Pittsburgh Tree of Life synagogue mass shooter found guilty in federal death penalty trial
Eleven people were killed in the 2018 massacre.
Robert Bowers was found guilty on Friday on all counts in the 2018 mass shooting at a Pittsburgh synagogue that killed 11 worshippers.
Bowers was convicted on all 63 charges, including 11 counts of hate crimes resulting in death. Bowers offered to plead guilty if the death penalty was taken off the table, but prosecutors turned him down.
The jury deliberated for less than one day. Jurors will next weigh if Bowers should be sentenced to death.
Bowers stormed the Tree of Life synagogue on Oct. 27, 2018, gunning down 11 people in the deadliest antisemitic attack in American history.

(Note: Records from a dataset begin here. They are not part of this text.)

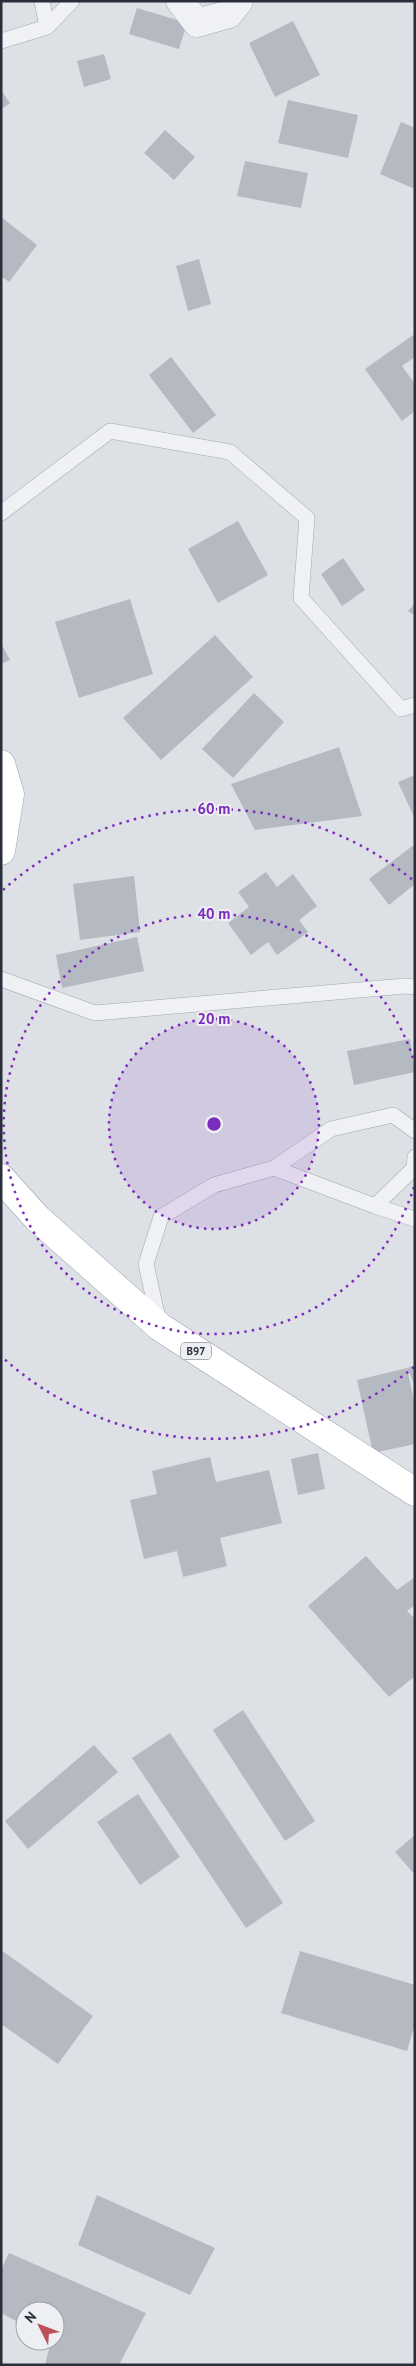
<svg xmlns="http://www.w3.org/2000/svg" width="416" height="2366" font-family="'PT Sans',sans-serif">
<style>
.building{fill:#b5b9c1}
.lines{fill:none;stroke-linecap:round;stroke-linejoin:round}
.service-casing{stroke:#a3a7ae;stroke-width:16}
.minor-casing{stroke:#a3a7ae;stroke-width:29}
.primary-casing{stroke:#9ea4af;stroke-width:29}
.service{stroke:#f0f1f4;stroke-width:15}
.minor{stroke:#f0f1f4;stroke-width:28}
.primary{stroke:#fff;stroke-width:28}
.ring{fill:none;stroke:#7b2cbf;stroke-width:2.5;stroke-dasharray:2.5 5}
.labels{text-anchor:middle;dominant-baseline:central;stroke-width:4;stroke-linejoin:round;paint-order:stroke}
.shield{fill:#edeff3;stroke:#646872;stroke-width:1}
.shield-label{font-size:11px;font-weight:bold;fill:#292e3a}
.centre{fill:#7b2cbf;stroke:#edeff3;stroke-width:2.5}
.ring-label{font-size:15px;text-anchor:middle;font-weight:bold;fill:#7b2cbf;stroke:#edeff3;stroke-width:4;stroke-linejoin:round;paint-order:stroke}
</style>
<rect width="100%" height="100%" fill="#dde0e5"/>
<path class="building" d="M137,8L187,23L179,49L129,34Z
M293,21L320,75L275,97L249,43Z
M104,54L111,79L84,87L77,61Z
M1,90L10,103L1,109Z
M288,100L358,115L348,158L278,143Z
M401,122L415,128V189L380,174Z
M165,130L195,157L174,180L144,153Z
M245,161L308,173L301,208L237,196Z
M1,217L37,245L9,282L1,276Z
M199,259L211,304L188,311L176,266Z
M413,335L415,338V357L402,366L415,384V411L402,421L365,369Z
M171,357L216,415L193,433L149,375Z
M238,521L268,575L218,603L188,549Z
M343,558L365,590L342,606L321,574Z
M130,599L153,674L79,698L55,622Z
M415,603V616L408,611Z
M215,635L253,677L161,760L123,718Z
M1,643L10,660L1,664Z
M254,693L284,722L233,778L202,749Z
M339,747L362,816L255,830L231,784Z
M415,775V819L398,782Z
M415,844V884L389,905L369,879Z
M266,872L277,887L293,874L317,906L299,920L308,932L277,955L268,942L251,955L228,923L249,907L238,892Z
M134,876L140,932L80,940L73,884Z
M137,937L144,971L62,988L56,955Z
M410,1039L415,1072L354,1085L347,1051Z
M415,1365V1386L407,1368Z
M407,1368L415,1406V1444L373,1453L357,1380Z
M318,1453L325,1489L298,1495L291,1459Z
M210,1457L216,1482L269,1470L282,1523L220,1538L227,1566L183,1577L177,1551L144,1559L130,1500L157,1494L152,1471Z
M366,1556L397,1590L415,1577V1605L407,1611L415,1619V1676L389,1697L308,1606Z
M243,1710L315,1821L285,1841L213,1730Z
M170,1733L283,1903L246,1928L132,1758Z
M94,1745L118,1772L28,1849L5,1821Z
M138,1794L180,1857L140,1885L97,1822Z
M415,1835V1875L395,1852Z
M1,1950L93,2016L58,2064L1,2024Z
M300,1951L415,1985V2024L407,2051L281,2013Z
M97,2195L215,2248L190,2295L78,2245Z
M9,2253L146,2313L119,2365H45L51,2341H55V2311H25V2326L1,2313V2270Z"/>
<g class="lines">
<g class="service-casing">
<path id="service" d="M42,1L47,27
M1,41L47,27L72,1
M1,513L110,431L230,452L307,518L301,598L401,709L415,705
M1,979L95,1013L405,986L415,987
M274,1168L375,1206L414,1168L415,1157
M375,1206L415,1219
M159,1323L146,1264L161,1217L214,1185L274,1168L331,1129L393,1115L415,1131"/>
</g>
<g class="minor-casing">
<path id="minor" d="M180,1L197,23L229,14L239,1"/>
</g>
<g class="primary-casing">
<path id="primary" d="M1,764L10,794L1,851
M1,1178L37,1218L160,1327L415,1492"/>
</g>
<use href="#service" class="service"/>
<use href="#minor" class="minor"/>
<use href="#primary" class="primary"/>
</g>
<circle cx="214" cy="1124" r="105" fill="#7b2cbf" fill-opacity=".12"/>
<g class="ring">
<circle cx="214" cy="1124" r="105"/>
<path d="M414 1187A210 210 0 1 1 414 1061"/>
<path d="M414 1367A315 315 0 0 1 3 1358M3 890A315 315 0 0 1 414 881"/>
</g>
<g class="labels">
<rect class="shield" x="181" y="1342.5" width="30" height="17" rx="4"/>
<g class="shield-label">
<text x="196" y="1351">B97</text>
</g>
</g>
<circle cx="214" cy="1124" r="8" class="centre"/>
<g class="ring-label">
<text x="214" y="814">60 m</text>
<text x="214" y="919">40 m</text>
<text x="214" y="1024">20 m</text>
</g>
<rect width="416" height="2366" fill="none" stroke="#292e3a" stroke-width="5"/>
<g transform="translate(40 2326) rotate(312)"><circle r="24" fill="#edeff3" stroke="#9fa2a9"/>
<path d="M0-4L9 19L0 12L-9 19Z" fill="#bd505a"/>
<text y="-8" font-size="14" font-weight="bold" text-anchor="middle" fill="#292e3a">N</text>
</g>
</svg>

Bowers allegedly told investigators after his arrest that he wanted to kill Jewish people, according to a criminal complaint.

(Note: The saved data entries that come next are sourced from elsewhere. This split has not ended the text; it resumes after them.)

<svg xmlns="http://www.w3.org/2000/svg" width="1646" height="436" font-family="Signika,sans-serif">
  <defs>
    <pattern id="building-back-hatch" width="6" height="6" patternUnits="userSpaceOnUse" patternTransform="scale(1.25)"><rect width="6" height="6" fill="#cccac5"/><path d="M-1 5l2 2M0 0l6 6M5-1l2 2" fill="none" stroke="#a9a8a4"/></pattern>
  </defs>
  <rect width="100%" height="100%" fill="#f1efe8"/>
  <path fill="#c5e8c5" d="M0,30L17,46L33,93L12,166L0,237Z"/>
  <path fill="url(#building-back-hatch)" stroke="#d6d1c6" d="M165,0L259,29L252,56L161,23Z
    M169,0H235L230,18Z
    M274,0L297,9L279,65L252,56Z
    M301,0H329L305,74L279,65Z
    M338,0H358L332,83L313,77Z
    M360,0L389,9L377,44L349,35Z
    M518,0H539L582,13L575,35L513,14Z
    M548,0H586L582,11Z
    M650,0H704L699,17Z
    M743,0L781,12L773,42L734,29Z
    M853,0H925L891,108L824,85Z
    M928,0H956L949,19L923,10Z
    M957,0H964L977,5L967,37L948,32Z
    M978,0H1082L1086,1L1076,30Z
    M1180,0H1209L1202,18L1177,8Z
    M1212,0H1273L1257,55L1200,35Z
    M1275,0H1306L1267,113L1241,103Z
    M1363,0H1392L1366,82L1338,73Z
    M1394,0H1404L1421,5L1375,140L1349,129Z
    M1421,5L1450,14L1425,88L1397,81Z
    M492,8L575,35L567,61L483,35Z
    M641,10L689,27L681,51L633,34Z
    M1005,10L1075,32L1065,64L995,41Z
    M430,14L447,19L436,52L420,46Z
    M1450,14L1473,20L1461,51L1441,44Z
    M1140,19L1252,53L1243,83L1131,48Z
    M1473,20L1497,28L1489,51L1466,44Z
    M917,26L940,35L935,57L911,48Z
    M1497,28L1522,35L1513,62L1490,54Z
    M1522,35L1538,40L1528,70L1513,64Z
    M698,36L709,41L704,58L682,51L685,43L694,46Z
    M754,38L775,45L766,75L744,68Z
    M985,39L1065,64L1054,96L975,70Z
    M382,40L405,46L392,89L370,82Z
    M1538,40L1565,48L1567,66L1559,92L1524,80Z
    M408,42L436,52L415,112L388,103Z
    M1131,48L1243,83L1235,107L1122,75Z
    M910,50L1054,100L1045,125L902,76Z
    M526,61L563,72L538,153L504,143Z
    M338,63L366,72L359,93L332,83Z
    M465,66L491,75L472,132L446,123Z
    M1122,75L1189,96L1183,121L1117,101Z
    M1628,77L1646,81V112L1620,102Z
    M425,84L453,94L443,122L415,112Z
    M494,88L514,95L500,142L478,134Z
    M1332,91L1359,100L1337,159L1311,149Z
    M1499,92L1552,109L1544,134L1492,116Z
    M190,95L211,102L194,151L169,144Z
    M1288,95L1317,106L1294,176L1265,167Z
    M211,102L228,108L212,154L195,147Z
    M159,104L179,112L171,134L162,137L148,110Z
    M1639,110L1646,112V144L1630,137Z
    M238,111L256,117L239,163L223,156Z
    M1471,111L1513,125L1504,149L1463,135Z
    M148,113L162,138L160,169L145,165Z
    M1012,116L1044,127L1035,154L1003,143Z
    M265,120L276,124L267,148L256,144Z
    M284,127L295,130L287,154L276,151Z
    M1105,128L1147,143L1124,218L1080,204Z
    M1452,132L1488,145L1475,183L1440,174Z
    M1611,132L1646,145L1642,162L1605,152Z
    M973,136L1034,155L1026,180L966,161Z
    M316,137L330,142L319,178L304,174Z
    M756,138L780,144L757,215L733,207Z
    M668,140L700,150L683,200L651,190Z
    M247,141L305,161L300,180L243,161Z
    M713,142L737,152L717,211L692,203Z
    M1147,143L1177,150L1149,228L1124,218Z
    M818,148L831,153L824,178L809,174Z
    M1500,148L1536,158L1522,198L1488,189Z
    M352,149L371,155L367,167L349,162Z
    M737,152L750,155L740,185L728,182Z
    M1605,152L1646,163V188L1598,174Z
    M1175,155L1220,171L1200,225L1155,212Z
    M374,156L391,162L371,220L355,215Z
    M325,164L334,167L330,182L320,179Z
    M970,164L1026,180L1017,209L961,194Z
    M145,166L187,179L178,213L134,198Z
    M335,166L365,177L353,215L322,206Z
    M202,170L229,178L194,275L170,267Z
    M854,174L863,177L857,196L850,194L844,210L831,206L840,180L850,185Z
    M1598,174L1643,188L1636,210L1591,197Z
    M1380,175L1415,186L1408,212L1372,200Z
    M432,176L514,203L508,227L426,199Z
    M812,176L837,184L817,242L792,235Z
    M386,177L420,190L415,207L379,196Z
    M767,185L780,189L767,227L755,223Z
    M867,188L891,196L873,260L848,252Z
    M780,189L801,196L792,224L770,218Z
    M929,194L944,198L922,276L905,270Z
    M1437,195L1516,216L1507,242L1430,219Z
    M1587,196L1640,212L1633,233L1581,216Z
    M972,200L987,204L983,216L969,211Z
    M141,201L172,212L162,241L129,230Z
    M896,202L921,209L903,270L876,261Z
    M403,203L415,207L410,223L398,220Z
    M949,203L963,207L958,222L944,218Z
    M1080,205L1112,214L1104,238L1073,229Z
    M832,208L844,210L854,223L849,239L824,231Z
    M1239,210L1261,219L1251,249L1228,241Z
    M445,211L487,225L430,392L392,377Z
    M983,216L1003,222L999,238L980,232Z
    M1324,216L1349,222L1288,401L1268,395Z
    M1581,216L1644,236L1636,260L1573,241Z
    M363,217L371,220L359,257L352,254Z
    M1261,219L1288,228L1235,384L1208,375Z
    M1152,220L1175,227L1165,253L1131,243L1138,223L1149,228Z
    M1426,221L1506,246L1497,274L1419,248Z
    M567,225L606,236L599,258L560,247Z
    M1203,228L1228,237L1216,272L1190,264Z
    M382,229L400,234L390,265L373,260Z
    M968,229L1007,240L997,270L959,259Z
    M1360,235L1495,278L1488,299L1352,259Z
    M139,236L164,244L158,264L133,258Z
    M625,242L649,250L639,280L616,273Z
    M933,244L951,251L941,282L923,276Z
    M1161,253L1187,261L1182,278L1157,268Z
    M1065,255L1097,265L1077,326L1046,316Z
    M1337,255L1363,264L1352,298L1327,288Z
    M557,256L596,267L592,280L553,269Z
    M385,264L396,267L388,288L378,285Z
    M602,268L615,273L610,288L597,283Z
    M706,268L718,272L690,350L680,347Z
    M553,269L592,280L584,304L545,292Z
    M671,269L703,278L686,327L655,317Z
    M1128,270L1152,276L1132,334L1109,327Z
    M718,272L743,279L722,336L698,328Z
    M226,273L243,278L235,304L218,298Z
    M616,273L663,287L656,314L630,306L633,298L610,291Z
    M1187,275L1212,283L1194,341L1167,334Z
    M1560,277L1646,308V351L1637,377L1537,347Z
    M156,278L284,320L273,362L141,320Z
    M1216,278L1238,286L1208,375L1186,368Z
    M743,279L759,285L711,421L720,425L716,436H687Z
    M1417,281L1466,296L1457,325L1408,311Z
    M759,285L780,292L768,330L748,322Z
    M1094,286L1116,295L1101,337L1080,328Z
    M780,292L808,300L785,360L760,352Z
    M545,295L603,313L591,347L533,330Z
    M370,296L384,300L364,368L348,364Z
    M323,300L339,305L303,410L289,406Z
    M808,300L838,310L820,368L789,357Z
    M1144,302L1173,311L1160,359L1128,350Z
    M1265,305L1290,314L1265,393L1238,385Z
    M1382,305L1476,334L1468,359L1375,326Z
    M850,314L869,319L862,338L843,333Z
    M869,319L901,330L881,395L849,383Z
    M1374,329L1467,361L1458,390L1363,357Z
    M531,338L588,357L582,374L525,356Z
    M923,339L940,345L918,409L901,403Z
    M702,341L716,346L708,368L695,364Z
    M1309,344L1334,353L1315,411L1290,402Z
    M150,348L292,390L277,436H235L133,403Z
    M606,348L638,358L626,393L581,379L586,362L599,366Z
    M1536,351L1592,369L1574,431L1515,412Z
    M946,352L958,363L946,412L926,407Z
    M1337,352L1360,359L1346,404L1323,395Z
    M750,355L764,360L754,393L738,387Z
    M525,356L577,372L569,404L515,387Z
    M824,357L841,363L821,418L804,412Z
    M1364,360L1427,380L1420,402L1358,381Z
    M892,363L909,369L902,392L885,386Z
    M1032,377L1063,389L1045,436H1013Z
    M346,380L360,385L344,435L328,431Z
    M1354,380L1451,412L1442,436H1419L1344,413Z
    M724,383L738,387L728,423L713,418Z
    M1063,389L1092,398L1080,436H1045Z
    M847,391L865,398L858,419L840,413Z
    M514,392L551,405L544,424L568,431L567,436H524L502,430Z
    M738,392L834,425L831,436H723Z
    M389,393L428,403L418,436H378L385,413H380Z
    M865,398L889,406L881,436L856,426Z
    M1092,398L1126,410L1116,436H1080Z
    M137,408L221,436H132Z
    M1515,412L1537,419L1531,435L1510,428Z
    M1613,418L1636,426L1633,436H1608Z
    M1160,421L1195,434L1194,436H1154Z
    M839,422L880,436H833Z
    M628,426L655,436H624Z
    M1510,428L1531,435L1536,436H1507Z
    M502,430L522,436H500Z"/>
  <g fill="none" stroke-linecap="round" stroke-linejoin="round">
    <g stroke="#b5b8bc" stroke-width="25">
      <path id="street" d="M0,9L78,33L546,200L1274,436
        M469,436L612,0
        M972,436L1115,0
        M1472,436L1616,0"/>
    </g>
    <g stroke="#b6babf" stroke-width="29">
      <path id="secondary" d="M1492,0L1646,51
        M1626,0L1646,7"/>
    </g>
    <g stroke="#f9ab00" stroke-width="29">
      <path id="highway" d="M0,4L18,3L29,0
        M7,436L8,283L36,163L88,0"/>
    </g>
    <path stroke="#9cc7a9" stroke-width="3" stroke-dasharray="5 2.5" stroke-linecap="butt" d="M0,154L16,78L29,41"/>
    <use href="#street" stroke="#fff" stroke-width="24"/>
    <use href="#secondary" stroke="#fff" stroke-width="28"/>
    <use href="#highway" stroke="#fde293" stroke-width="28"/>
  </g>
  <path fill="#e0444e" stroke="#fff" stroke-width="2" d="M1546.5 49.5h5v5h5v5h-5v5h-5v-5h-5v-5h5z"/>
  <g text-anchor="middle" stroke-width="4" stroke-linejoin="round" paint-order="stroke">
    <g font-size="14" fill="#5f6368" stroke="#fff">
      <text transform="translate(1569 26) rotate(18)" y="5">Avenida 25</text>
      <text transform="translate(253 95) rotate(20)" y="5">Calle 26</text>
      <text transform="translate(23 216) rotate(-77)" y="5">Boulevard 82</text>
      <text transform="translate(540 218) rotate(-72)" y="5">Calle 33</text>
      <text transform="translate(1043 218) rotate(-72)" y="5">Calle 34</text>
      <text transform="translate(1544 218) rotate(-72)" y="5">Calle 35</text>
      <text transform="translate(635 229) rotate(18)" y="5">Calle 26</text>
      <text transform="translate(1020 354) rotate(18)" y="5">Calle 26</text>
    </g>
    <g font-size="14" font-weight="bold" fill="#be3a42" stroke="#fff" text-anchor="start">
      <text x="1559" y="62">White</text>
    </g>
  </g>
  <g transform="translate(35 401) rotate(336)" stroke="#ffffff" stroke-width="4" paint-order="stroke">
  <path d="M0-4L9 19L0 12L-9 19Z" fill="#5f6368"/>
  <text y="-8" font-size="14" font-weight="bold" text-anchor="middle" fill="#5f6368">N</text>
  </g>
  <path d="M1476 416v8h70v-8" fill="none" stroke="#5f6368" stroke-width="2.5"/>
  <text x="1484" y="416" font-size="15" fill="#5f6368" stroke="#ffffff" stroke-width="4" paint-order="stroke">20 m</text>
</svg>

Prosecutors said Bowers, armed with a semi-automatic assault-style rifle and three handguns, moved "methodically" through the synagogue and shot many of his victims at close range.
In opening statements in May, defense attorney Judy Clarke admitted that Bowers was the shooter and said he "shot every person he saw ... and injured first responders who came to their rescue."
"There will be no question that this was a planned act and that he killed 11 people," Clarke said, but she asked the jurors to "scrutinize his intent."
The jury, comprised of 11 women and seven men, included an intensive care nurse, a new father and a veteran.
Pennsylvania Gov. Josh Shapiro tweeted on Friday, "Today's verdict was a step toward justice in Pittsburgh, but the horror and pain of October 27, 2018 will never go away. My heart remains with the families of the 11 victims who were massacred as they worshipped at Tree of Life that day. May their memories be a blessing."
The penalty phase is set to begin June 26.